Background: Coated-platelets, a subset of activated platelets observed with dual-agonist stimulation with collagen and thrombin, represent 30% of the platelet population in normal controls. In recently published work, we have shown that elevated coated-platelet levels (>45%) are predictive of stroke in asymptomatic carotid stenosis. We now investigate if platelet count and mean platelet volume (MPV) are related to coated-platelet levels. Methods: Coated-platelet levels were measured in a cohort of asymptomatic outpatients referred for carotid ultrasound studies. Platelet count and mean platelet volume for each subject were recorded from the VA electronic medical record at the closest possible time period (within ≤6 months) to the date of coated-platelet sample. Correlations between each parameter and coated-platelet levels were determined and those reaching significance at p≤0.1 were included in a multiple regression model with LDL and systolic blood pressure (SBP), variables previously known to correlate with coated-platelet levels. Results: Platelet count and mean platelet volume data were available within the specified period for 289 patients (96% male, mean age 66 years).

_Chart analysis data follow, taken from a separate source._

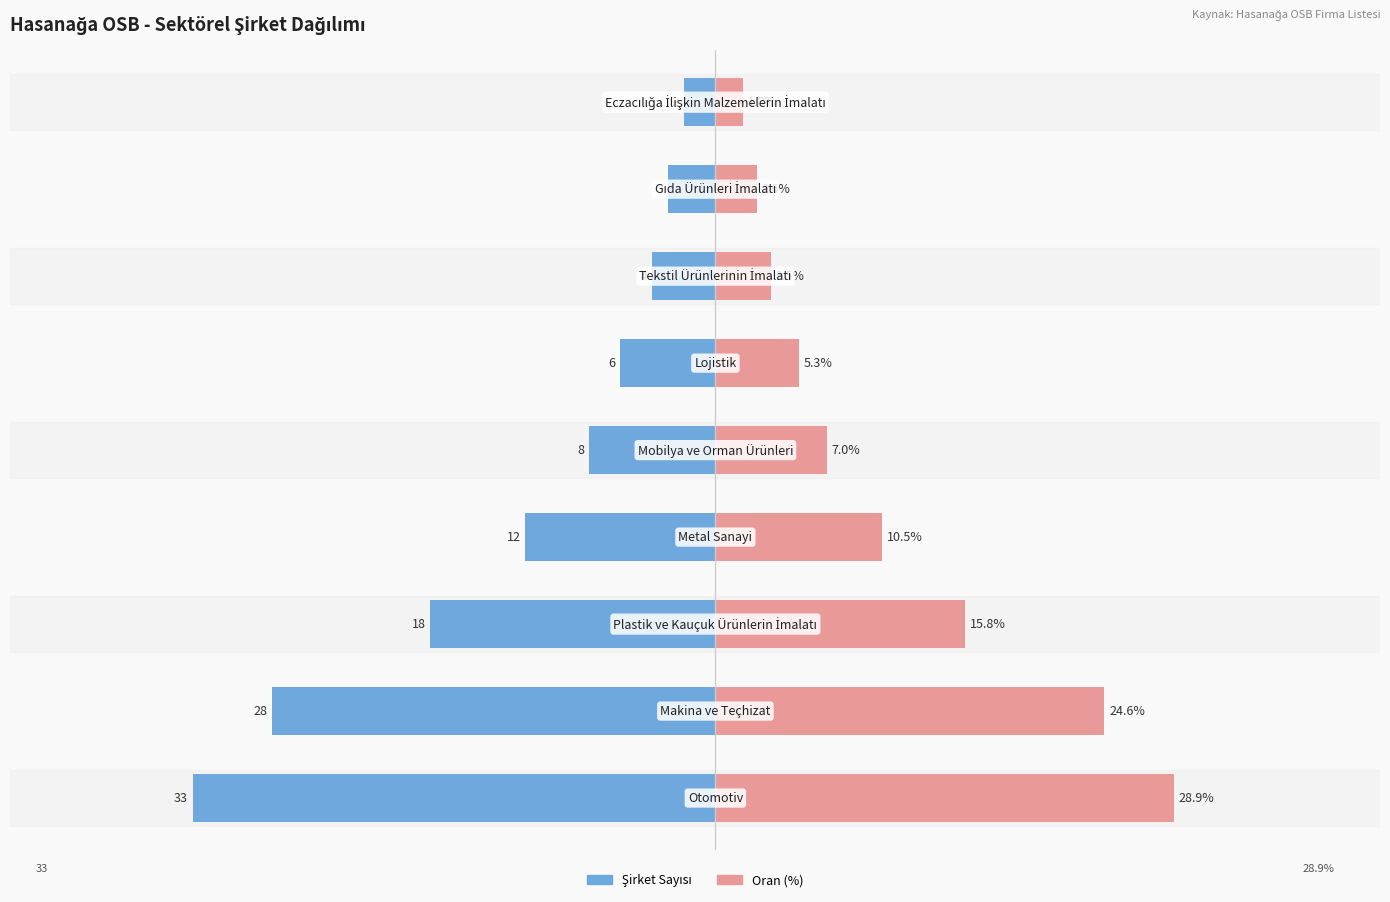

What is the sum of the Oran (%) values at 7 and 8?

4.4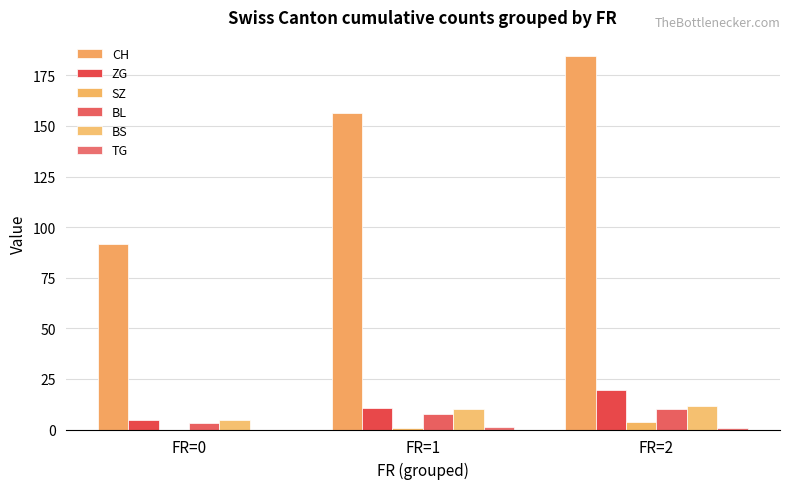

Is it true that BS equals 11.5 at FR=2?

True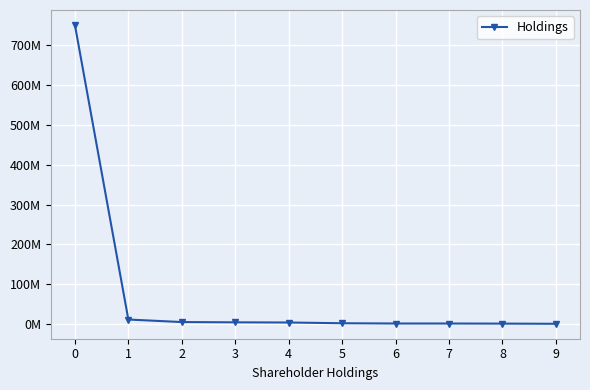

What is the sum of the values at 1 and 5?

13262124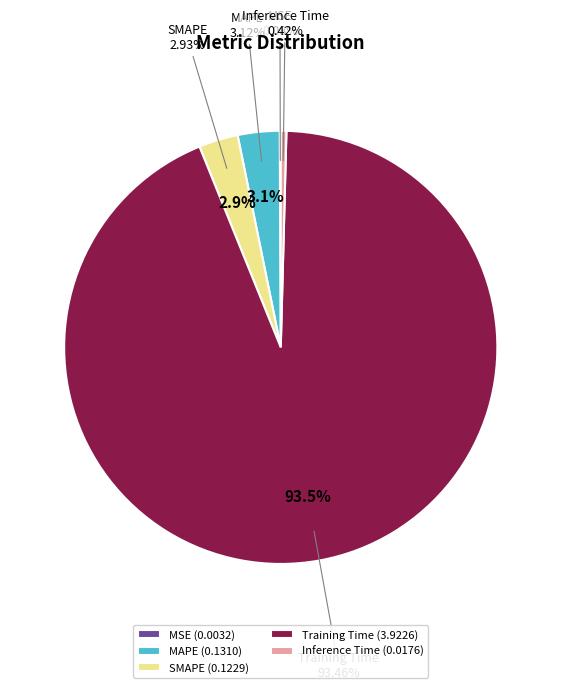

Is the sum of MSE and Inference Time greater than half?

No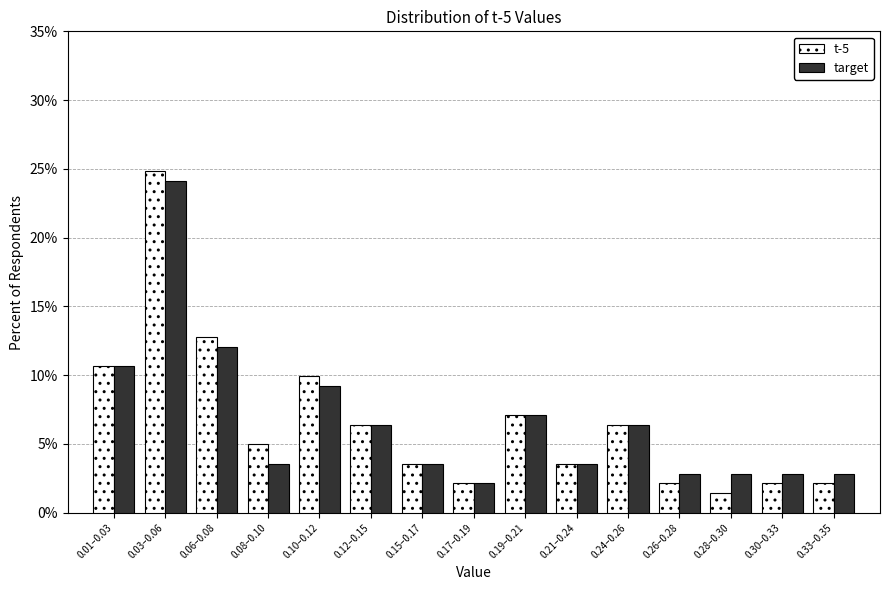

Reading left to right, list all the values displayed in this chart.

t-5: 10.6	24.8	12.8	5.0	9.9	6.4	3.5	2.1	7.1	3.5	6.4	2.1	1.4	2.1	2.1
target: 10.6	24.1	12.1	3.5	9.2	6.4	3.5	2.1	7.1	3.5	6.4	2.8	2.8	2.8	2.8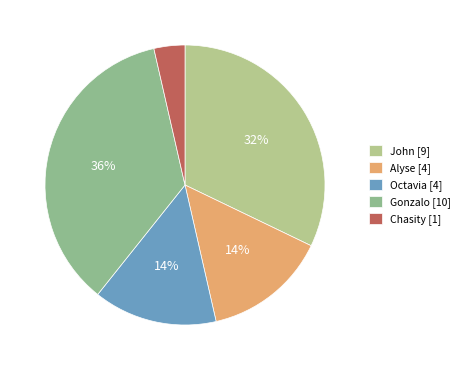

Is Chasity the majority of the pie?

No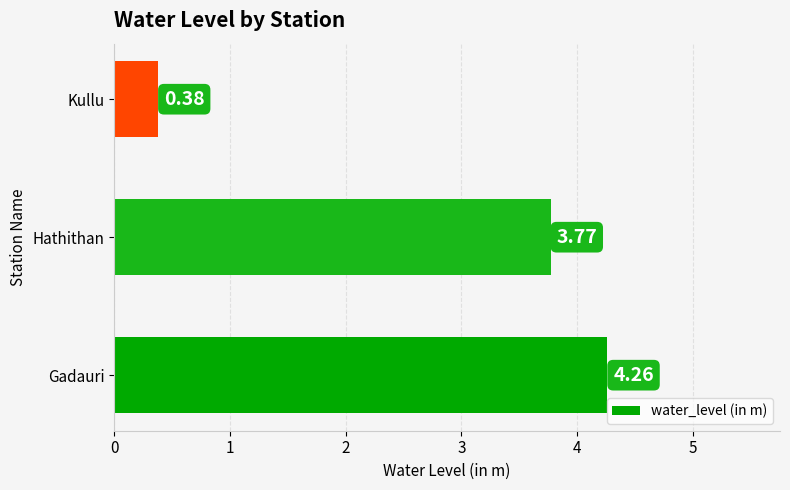

At which category does the chart reach its minimum across all series?

Kullu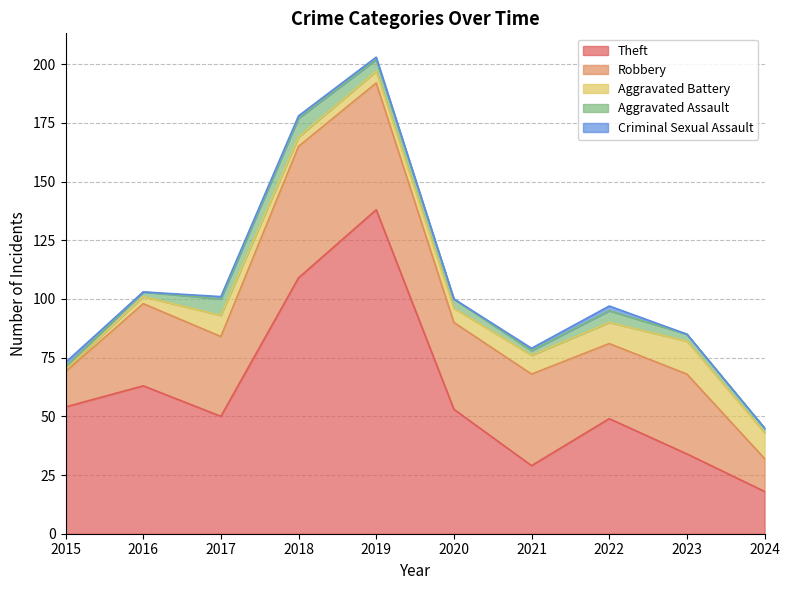

Reading left to right, extract all data points from this chart.

Theft: 2015=54	2016=63	2017=50	2018=109	2019=138	2020=53	2021=29	2022=49	2023=34	2024=18
Robbery: 2015=15	2016=35	2017=34	2018=56	2019=54	2020=37	2021=39	2022=32	2023=34	2024=14
Aggravated Battery: 2015=1	2016=3	2017=9	2018=4	2019=5	2020=6	2021=8	2022=9	2023=14	2024=11
Aggravated Assault: 2015=1	2016=2	2017=7	2018=8	2019=5	2020=4	2021=2	2022=5	2023=3	2024=2
Criminal Sexual Assault: 2015=2	2016=0	2017=1	2018=1	2019=1	2020=0	2021=1	2022=2	2023=0	2024=0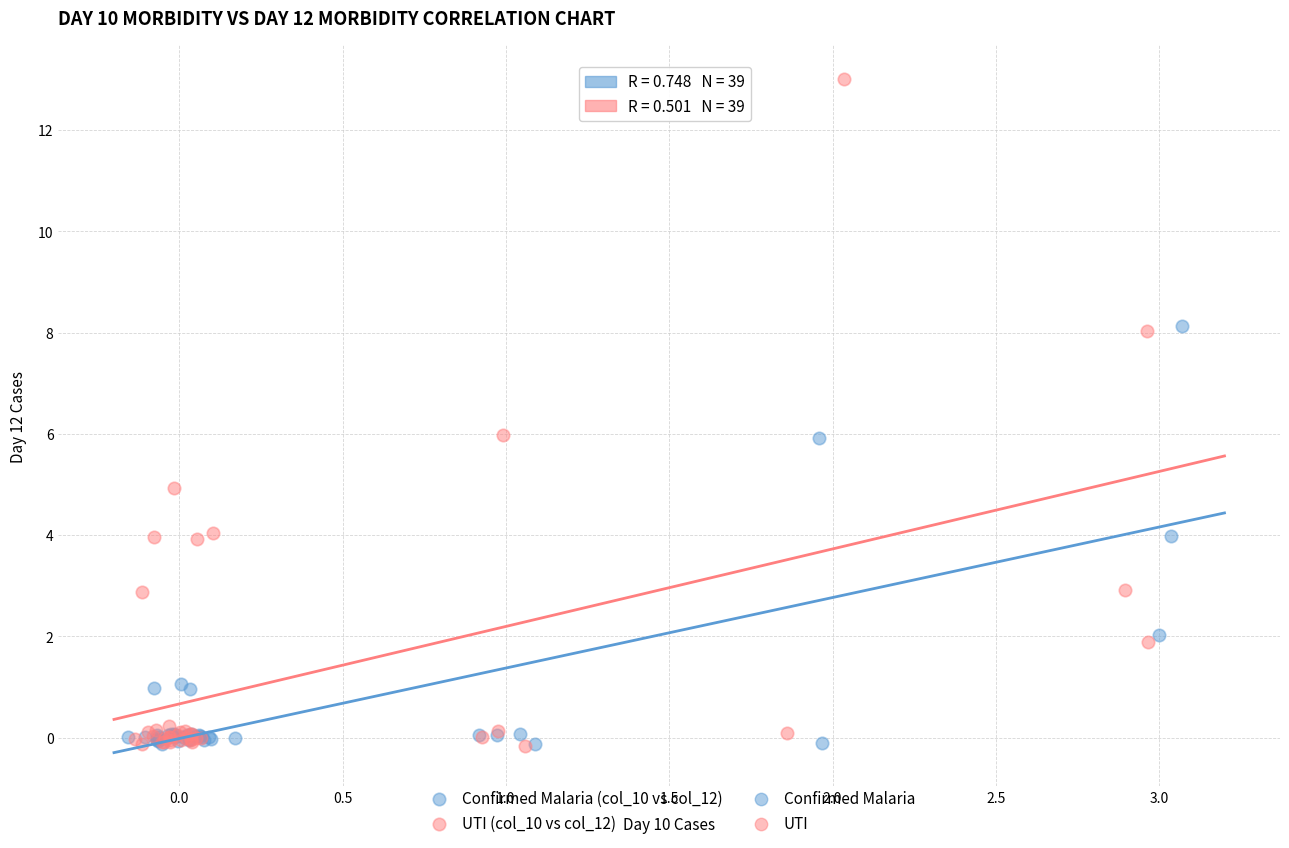

Which series has the widest spread of Y values?

UTI (col_10 vs col_12)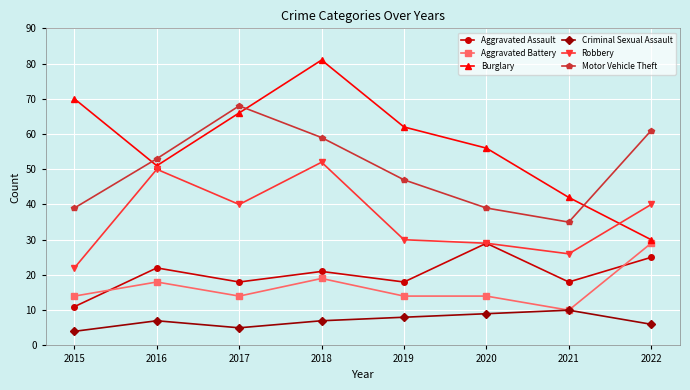

Which series has the largest range (max minus min)?

Burglary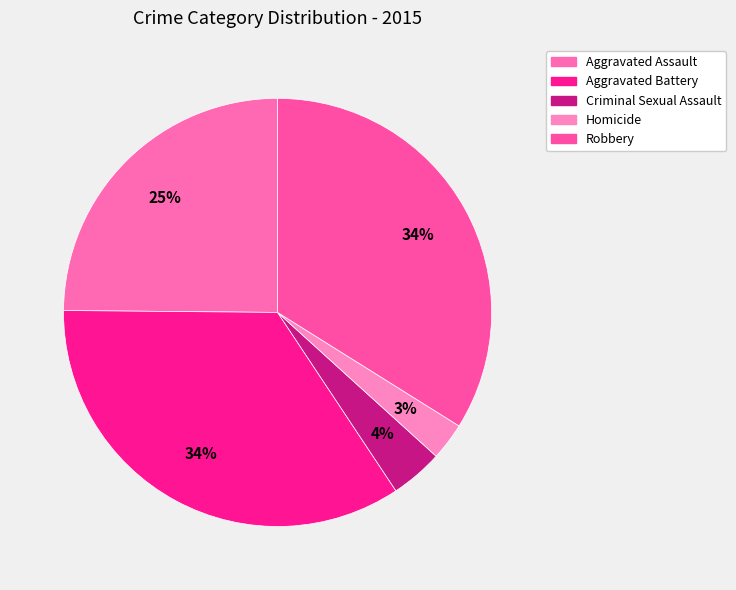

Between Aggravated Assault and Criminal Sexual Assault, which is larger?

Aggravated Assault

On univariate analysis, coated-platelet levels correlated with platelet count (r = 0.15, p=0.01), but not with MPV (r=-0.04, p=0.53). When platelet count was included in a multiple regression analysis with LDL and SBP, platelet count was no longer significantly associated with coated-platelet levels. In the final model, higher coated-platelet levels were associated with LDL (p=0.008) and SBP (p=0.007) after controlling for all potentially confounding variables, including medications and comorbidities. Conclusions: Among asymptomatic patients with carotid atherosclerosis, neither MPV, which has been previously shown to correlate with platelet aggregation, nor platelet count are significantly associated with coated-platelet levels after accounting for all potential confounding variables. These findings support the notion of coated-platelets as a unique measure of platelet procoagulant potential.